======== Material for this task ========

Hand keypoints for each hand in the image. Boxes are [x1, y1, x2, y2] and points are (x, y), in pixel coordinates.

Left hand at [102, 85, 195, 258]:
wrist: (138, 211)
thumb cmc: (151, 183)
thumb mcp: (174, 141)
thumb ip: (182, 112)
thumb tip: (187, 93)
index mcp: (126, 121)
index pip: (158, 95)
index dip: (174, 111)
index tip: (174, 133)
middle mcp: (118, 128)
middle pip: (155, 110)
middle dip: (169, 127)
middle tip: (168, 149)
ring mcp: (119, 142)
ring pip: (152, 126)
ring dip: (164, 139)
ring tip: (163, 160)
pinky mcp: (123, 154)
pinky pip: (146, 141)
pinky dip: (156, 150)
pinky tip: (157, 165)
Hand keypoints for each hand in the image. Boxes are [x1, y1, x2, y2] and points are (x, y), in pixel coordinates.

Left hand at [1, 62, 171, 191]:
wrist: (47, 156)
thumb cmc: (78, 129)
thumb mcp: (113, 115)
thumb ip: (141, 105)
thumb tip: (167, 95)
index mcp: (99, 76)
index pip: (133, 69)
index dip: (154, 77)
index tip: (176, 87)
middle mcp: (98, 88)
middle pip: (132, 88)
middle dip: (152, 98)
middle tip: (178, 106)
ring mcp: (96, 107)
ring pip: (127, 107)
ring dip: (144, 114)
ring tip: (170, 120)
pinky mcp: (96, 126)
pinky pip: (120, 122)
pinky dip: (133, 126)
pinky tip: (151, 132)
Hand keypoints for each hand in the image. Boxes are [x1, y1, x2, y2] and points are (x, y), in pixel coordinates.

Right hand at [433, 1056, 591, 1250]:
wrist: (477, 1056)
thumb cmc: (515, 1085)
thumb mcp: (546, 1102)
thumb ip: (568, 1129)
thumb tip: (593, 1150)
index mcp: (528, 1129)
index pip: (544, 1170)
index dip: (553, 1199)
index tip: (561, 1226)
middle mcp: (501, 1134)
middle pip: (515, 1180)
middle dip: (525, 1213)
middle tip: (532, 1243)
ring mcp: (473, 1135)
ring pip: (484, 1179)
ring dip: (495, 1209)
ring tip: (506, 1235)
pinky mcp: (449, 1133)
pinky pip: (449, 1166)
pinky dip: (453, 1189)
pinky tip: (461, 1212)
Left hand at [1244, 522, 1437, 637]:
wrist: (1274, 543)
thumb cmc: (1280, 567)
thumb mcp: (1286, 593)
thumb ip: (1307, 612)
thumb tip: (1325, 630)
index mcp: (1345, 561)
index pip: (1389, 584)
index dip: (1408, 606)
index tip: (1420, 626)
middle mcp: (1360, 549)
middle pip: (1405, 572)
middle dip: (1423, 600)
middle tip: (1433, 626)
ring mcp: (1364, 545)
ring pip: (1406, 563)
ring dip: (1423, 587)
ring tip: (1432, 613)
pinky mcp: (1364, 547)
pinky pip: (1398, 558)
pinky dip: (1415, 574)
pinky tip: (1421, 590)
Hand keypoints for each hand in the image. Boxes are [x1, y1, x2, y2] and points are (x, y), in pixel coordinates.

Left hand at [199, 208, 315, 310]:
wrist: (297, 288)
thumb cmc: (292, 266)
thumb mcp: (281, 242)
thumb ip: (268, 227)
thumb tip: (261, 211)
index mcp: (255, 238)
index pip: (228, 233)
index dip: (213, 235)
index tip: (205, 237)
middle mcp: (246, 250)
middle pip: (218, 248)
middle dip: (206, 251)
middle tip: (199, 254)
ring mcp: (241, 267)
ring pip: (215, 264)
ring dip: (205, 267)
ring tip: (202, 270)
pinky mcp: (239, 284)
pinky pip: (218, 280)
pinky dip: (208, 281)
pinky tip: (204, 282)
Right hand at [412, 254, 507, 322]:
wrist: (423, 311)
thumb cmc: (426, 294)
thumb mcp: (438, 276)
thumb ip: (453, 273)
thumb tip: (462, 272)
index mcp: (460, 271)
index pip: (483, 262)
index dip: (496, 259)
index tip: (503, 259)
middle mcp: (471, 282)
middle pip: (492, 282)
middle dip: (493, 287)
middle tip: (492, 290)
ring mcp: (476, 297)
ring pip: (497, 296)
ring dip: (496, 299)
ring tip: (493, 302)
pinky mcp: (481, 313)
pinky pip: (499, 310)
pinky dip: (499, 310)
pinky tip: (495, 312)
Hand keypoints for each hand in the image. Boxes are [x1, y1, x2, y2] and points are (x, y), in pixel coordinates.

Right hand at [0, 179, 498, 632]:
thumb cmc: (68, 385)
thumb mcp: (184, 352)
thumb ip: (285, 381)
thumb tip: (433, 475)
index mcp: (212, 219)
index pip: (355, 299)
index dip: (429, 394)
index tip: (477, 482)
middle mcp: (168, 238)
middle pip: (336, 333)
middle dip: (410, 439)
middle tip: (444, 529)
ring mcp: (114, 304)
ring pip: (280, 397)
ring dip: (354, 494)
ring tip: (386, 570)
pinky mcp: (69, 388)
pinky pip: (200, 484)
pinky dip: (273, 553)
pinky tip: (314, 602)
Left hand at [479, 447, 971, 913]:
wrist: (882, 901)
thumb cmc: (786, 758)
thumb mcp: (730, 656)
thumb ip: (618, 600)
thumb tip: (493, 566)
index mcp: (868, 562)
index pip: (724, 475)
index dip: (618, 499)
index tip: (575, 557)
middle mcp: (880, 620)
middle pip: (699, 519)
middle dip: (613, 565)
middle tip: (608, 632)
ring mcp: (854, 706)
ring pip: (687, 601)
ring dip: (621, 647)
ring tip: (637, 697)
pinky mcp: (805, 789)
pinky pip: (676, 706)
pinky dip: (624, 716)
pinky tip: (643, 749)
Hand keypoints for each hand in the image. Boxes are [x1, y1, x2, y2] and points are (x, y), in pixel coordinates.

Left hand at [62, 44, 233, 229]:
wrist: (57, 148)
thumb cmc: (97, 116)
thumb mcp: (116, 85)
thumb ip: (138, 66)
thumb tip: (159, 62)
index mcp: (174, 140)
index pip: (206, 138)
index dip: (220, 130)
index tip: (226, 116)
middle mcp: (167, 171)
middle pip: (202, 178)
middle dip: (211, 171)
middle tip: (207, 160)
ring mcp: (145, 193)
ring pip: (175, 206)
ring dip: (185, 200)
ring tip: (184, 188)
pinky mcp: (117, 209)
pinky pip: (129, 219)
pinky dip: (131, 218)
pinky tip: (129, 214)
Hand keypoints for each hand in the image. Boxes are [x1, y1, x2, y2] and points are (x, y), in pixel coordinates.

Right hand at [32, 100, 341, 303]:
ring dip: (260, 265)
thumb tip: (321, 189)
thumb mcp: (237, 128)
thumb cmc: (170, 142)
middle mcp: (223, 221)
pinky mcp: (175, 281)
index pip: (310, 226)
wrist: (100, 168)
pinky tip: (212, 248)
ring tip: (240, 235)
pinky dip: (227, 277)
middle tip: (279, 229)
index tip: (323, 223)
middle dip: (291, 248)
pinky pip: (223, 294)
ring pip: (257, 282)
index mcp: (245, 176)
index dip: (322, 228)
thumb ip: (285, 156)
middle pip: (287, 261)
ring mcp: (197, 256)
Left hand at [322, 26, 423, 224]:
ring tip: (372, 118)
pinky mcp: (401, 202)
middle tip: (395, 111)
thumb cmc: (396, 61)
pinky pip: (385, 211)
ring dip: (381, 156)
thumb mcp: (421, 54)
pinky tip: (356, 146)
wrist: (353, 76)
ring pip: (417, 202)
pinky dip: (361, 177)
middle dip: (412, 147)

========

### What is being asked
Transcribe each entry precisely, missing none.

### Finished exercise
Hand keypoints for each hand in the image. Boxes are [x1, y1, x2, y2] and points are (x, y), in pixel coordinates.

Left hand at [102, 85, 195, 258]:
wrist: (138, 211)
thumb cmc: (151, 183)
thumb mcp: (174, 141)
thumb ip: (182, 112)
thumb tip: (187, 93)
index mcp: (126, 121)
index pip: (158, 95)
index dip: (174, 111)
index tip: (174, 133)
middle mcp: (118, 128)
middle pip: (155, 110)
middle dip: (169, 127)
middle tip: (168, 149)
ring mcp: (119, 142)
ring pip: (152, 126)
ring dip: (164, 139)
ring tip: (163, 160)
pinky mcp: (123, 154)
pinky pip: (146, 141)
pinky dip: (156, 150)
pinky tip: (157, 165)
Hand keypoints for each hand in the image. Boxes are [x1, y1, x2, y2] and points are (x, y), in pixel coordinates.

Left hand at [1, 62, 171, 191]:
wrist: (47, 156)
thumb cmc: (78, 129)
thumb mcp: (113, 115)
thumb ip: (141, 105)
thumb tip: (167, 95)
index mcp: (99, 76)
index pip: (133, 69)
index dip: (154, 77)
index tip: (176, 87)
middle mcp: (98, 88)
middle pip: (132, 88)
middle dip: (152, 98)
middle tip: (178, 106)
ring mcp: (96, 107)
ring pip: (127, 107)
ring dip: (144, 114)
ring tip: (170, 120)
pinky mcp: (96, 126)
pinky pip: (120, 122)
pinky dip: (133, 126)
pinky tip: (151, 132)
Hand keypoints for each hand in the image. Boxes are [x1, y1, x2, y2] and points are (x, y), in pixel coordinates.

Right hand at [433, 1056, 591, 1250]:
wrist: (477, 1056)
thumb cmc: (515, 1085)
thumb mcp: (546, 1102)
thumb ip: (568, 1129)
thumb tip: (593, 1150)
index mcp: (528, 1129)
index pip: (544, 1170)
index dip: (553, 1199)
index tip: (561, 1226)
middle mcp: (501, 1134)
middle pip: (515, 1180)
middle dip: (525, 1213)
middle tip: (532, 1243)
ring mcp: (473, 1135)
ring pip: (484, 1179)
ring dip: (495, 1209)
ring tip: (506, 1235)
pinky mcp: (449, 1133)
pinky pip: (449, 1166)
pinky dip: (453, 1189)
pinky tip: (461, 1212)
Left hand at [1244, 522, 1437, 637]:
wrist: (1274, 543)
thumb cmc: (1280, 567)
thumb mcp: (1286, 593)
thumb ip: (1307, 612)
thumb tip: (1325, 630)
index mcp: (1345, 561)
index pip: (1389, 584)
index dip: (1408, 606)
index tip: (1420, 626)
middle mcp: (1360, 549)
middle pip: (1405, 572)
middle dip: (1423, 600)
middle tip: (1433, 626)
ring mcp: (1364, 545)
ring pip: (1406, 563)
ring dip: (1423, 587)
ring tip: (1432, 613)
pinky mcp: (1364, 547)
pinky pip: (1398, 558)
pinky dip: (1415, 574)
pinky tip: (1421, 590)
Hand keypoints for each hand in the image. Boxes are [x1, y1, x2, y2] and points are (x, y), in pixel coordinates.

Left hand at [199, 208, 315, 310]:
wrist: (297, 288)
thumb cmc: (292, 266)
thumb mcp: (281, 242)
thumb ip: (268, 227)
thumb tip: (261, 211)
index mcp: (255, 238)
index pip: (228, 233)
index dip: (213, 235)
index tip: (205, 237)
middle mcp: (246, 250)
middle pip: (218, 248)
middle dip: (206, 251)
middle tip: (199, 254)
ring mcp: (241, 267)
ring pip: (215, 264)
ring dip: (205, 267)
ring tip: (202, 270)
pinky mcp: (239, 284)
pinky pip: (218, 280)
pinky dip: (208, 281)
pinky tip: (204, 282)
Right hand at [412, 254, 507, 322]:
wrist: (423, 311)
thumb cmc: (426, 294)
thumb mcp: (438, 276)
thumb ip: (453, 273)
thumb tip: (462, 272)
index mcp: (460, 271)
index pip: (483, 262)
index dip: (496, 259)
index tip: (503, 259)
middle mcp: (471, 282)
middle pip: (492, 282)
middle dip: (493, 287)
middle tip: (492, 290)
ring mcp: (476, 297)
ring pip: (497, 296)
ring dip: (496, 299)
ring tip: (493, 302)
pinky mcp: (481, 313)
pinky pip: (499, 310)
pinky dip: (499, 310)
pinky tip: (495, 312)
Hand keypoints for each hand in the image. Boxes are [x1, y1, x2, y2] and points are (x, y), in pixel coordinates.

Right hand at [0, 179, 498, 632]:
thumb cmc: (68, 385)
thumb mcp: (184, 352)
thumb ip: (285, 381)
thumb tip: (433, 475)
index mcp: (212, 219)
index pip: (355, 299)
index dip: (429, 394)
index tip: (477, 482)
middle mcp: (168, 238)
middle pip: (336, 333)
middle dip: (410, 439)
middle tip: (444, 529)
ring mcp: (114, 304)
ring pip: (280, 397)
ring dip: (354, 494)
ring tip: (386, 570)
pinky mcp: (69, 388)
pinky pip: (200, 484)
pinky dip: (273, 553)
pinky tip: (314, 602)
Left hand at [479, 447, 971, 913]:
wrist: (882, 901)
thumb cmc: (786, 758)
thumb mcp: (730, 656)
thumb ip: (618, 600)
thumb tip: (493, 566)
index mcp: (868, 562)
index pip: (724, 475)
index dip: (618, 499)
index tip: (575, 557)
middle mcp: (880, 620)
middle pip: (699, 519)
middle dip: (613, 565)
middle tip: (608, 632)
ring mcp: (854, 706)
ring pip: (687, 601)
ring dip: (621, 647)
ring tip: (637, 697)
pinky mcp: (805, 789)
pinky pip: (676, 706)
pinky dip: (624, 716)
pinky tip: (643, 749)
Hand keypoints for each hand in the image. Boxes are [x1, y1, x2, y2] and points are (x, y), in pixel coordinates.

Left hand at [62, 44, 233, 229]:
wrist: (57, 148)
thumb cmc: (97, 116)
thumb mcp: (116, 85)
thumb ip: (138, 66)
thumb tip: (159, 62)
index mcp: (174, 140)
index pip: (206, 138)
index dip: (220, 130)
index tip: (226, 116)
middle mcp: (167, 171)
middle pip: (202, 178)
middle dip: (211, 171)
middle tip: (207, 160)
ring mcp: (145, 193)
ring pip: (175, 206)
ring dip: (185, 200)
ring tip: (184, 188)
pinky mcp: (117, 209)
pinky pip: (129, 219)
pinky dip: (131, 218)
pinky tip: (129, 214)
Hand keypoints for each hand in the image. Boxes are [x1, y1, x2, y2] and points are (x, y), in pixel coordinates.

Right hand at [32, 100, 341, 303]:
ring dip: (260, 265)
thumb tip: (321, 189)
thumb mcp: (237, 128)
thumb cmc: (170, 142)
middle mcp: (223, 221)
pinky mcp: (175, 281)
index pip: (310, 226)
wrist: (100, 168)
pinky tip: (212, 248)
ring tip: (240, 235)
pinky dip: (227, 277)
middle tip: (279, 229)
index tip: (323, 223)
middle dip: (291, 248)
pinky pip: (223, 294)
ring pip: (257, 282)
index mcp: (245, 176)
index dip: (322, 228)
thumb ip: (285, 156)
middle pip: (287, 261)
ring mcp: (197, 256)
Left hand at [322, 26, 423, 224]:
ring tip: (372, 118)
pinky mcp: (401, 202)
middle tip: (395, 111)
thumb cmc: (396, 61)
pinky pip: (385, 211)
ring dip: (381, 156)
thumb mcp: (421, 54)
pinky tip: (356, 146)
wrist: (353, 76)
ring pip: (417, 202)
pinky dip: (361, 177)
middle dip: (412, 147)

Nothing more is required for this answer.